Candice Falcon, a restorative tattoo artist, frequently interacts with people who believe they need a big scar or life-altering reason to get a cover-up tattoo. They often feel unworthy of specific tattoos because they haven’t gone through large enough traumas. She wants the public to know there is no reason too small to desire a cover-up or scar camouflaging tattoo. She stressed that nobody needs a restorative tattoo but it is there if they want one.

Aubrey Wolf, a Vancouver-based tattoo artist currently working out of Ottawa, sees the magic in giving people the chance to enthusiastically embrace and consent to a major change in their body.

“A lot of people, especially people who experienced marginalization and oppression because their bodies are not the standard of what’s expected and acceptable in society, have had a lot of non-consensual and very disempowering, disappointing experiences projected onto their bodies,” they said.

Before becoming a tattoo artist in 2013, after nudges from friends and family, Wolf sought out scar cover-up tattoos for themselves.

“I know firsthand how suddenly your life could change. Years of harassment and people being invasive about your body just suddenly ends with a tattoo,” they said.

It took about a year of tattooing before they started helping others cover up their tattoos. Clients would mention how they wanted a certain tattoo but were worried because of scars. They said those conversations catapulted them into the work they now do. Today, Wolf specializes in camouflaging scars, creating 3D areolas and purely artistic pieces.

Wolf is able to create a 3D nipple for those who have scars, are without nipples, or those who are unhappy with theirs by customizing the shape, colour and size of their new areola. Furthermore, they also offer scar cover up and camouflaging for burn survivors and those with skin discolouration or self harm scars. A camouflage works by matching a client’s scar to their natural skin tone.

A cover-up places an artistic tattoo over a scarred area. According to Wolf’s website, this may be right for someone who feels distress from seeing the scars and wants to minimize their visibility, those who want a physical reminder of something positive instead of a potentially traumatic reminder from the scars or those who wish to honour their scars.

“It feels like I don’t do the work anymore because of COVID. But when we're not in a pandemic, I touched people. The core community that I [am] tied to is often genderqueer, trans people and disabled bodies and often the intersections of both,” said Wolf.

They said their work impacts people regardless of the tattoo’s scale. The experience meant a lot for those who received cover-up work on scars or post-medical journeys, or as part of gender-affirmation journeys. But it was equally important for those who received smaller pieces to be a part of a larger transformation even if they don’t elicit the same type of response.

They said there is often a feeling of relief and self-becoming from their clients.
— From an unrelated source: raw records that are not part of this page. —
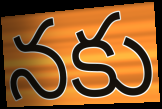
నకు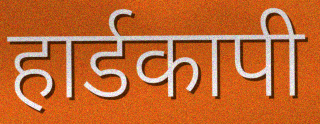
हार्डकापीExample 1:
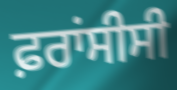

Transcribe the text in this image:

ਫ਼ਰਾਂਸੀਸੀ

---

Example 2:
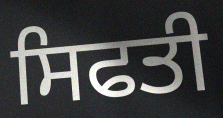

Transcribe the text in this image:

ਸਿਫਤੀ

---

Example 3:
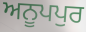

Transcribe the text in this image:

ਅਨੂਪਪੁਰ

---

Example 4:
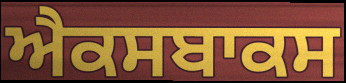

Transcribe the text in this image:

ਐਕਸਬਾਕਸ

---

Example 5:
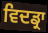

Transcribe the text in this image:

ਵਿਦਡ੍ਰਾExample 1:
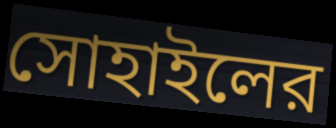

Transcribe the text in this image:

সোহাইলের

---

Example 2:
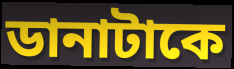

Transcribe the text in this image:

ডানাটাকে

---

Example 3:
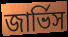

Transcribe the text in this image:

জার্ভিস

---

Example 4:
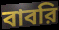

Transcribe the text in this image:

বাবরি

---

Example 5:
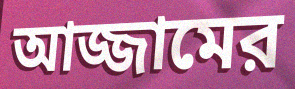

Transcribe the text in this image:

আজ্জামের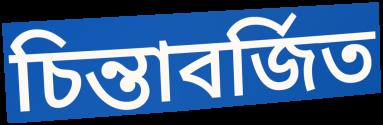
চিন্তাবর্জিতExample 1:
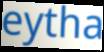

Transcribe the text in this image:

eytha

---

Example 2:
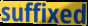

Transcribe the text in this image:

suffixed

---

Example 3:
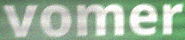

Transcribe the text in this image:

vomer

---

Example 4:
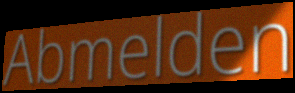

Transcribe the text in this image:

Abmelden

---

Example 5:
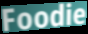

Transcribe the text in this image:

Foodie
But that moment often happens before the piece is completed.

“The moment the scars begin to really fade under the work that’s happening, some people cry. Some people are just amazed that their mouth drops open, they look at themselves from all kinds of different angles and feel like a glamour[ous thing] has happened to them,” they said.
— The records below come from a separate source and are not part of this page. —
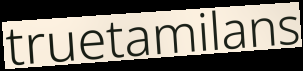
truetamilans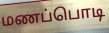
மணப்பொடிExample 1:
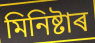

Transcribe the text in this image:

মিনিষ্টাৰ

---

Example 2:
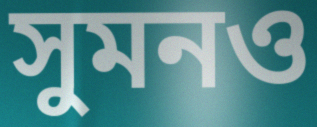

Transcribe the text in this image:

সুমনও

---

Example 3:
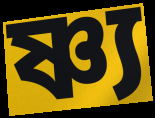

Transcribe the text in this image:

ষ্ণ্য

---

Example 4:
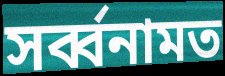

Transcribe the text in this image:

সৰ্ব্বনামত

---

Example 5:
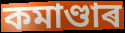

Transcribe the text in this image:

কমাণ্ডাৰ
“This is a seemingly indelible visible feature that was bringing them all kinds of attention and experiences that they weren’t comfortable with which they’re free from now.”

Seeing people walk in freedom, the way Wolf has, is what means the most.

“The best thing [is] when people share with me later on that it changed the way that they moved around in their body ... They began to dress differently, they stopped covering up this part of their body, they began to feel more confident. That’s when I really feel like something has happened.”